Blind baking is a technique used when the pre-baking of a tart shell is required. This is necessary when your filling is liquid (such as a custard) or cooks at a lower temperature to the pastry. View our step-by-step photos for making the perfect tart shell.
Step 1 – Lightly grease your tart tin
Lightly grease your tart tin, for added assurance cut a circle of baking paper and line the base of your tart tin. Cut the pastry to allow for the depth of the tart, for a 20cm shell with a 2cm depth, cut a 24cm diameter circle, carefully place this into your tart tin.
Step 2 – Ease the pastry into the tart
Gently ease the pastry into the tart ensuring you have an even amount of pastry all round.
Step 3 – Crimping the pastry
Using thumb and forefinger work your way around the tart gently crimping pastry in towards the edge.
Step 4 – Massage the pastry
Now move round the tart pushing the crimped edges flat to the side of the shell. While doing so gently massage the pastry in a downward motion towards the base of the shell.
Step 5 – Rolling pin to the outer edges
Now take the end of a rolling pin and starting from the centre working out in a circular pattern use a tapping motion with the rolling pin until you reach the outer edge of the base. (This easy little trick pushes the pastry out towards the edge of the shell helping to prevent pull back on the sides).
Step 6 – The finished result
The finished result.
Step 7 – Line with baking paper and fill
Line the pastry with baking paper and fill to the top with baking weights (chickpeas or ceramic baking weights, avoid rice).

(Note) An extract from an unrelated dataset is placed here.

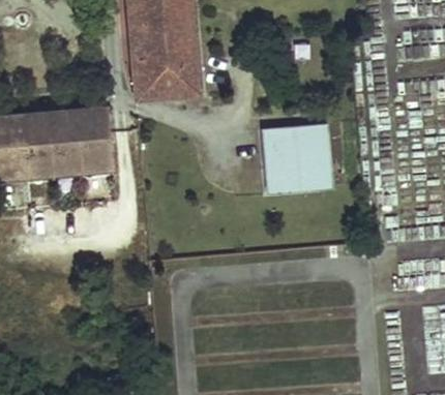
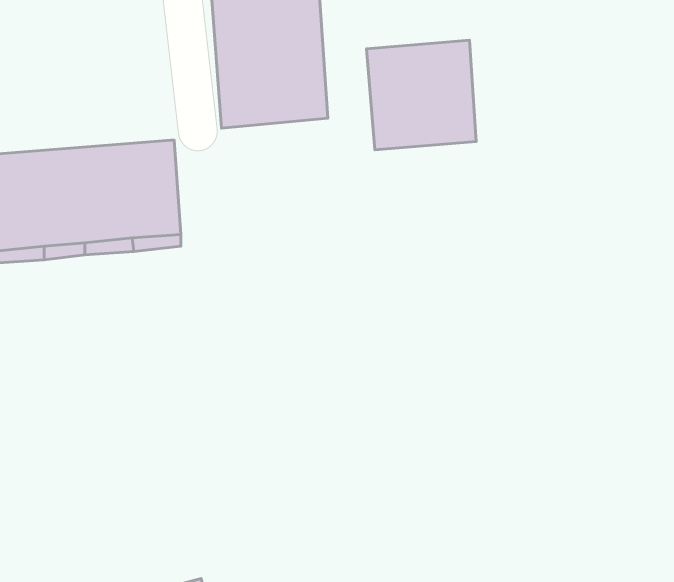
building: [266,124,333,191] -> [367,40,476,150]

Step 8 – Rest in refrigerator before baking
Rest in the refrigerator for 30 minutes before baking in a preheated oven at 180C (160C fan forced) for 15 minutes. Check pastry is lightly golden around edge before removing weights and paper, then brush the base of the tart shell with beaten egg (Vanilla Sweet Pastry only); this will ensure a crisp base, return to oven for a further 5 minutes.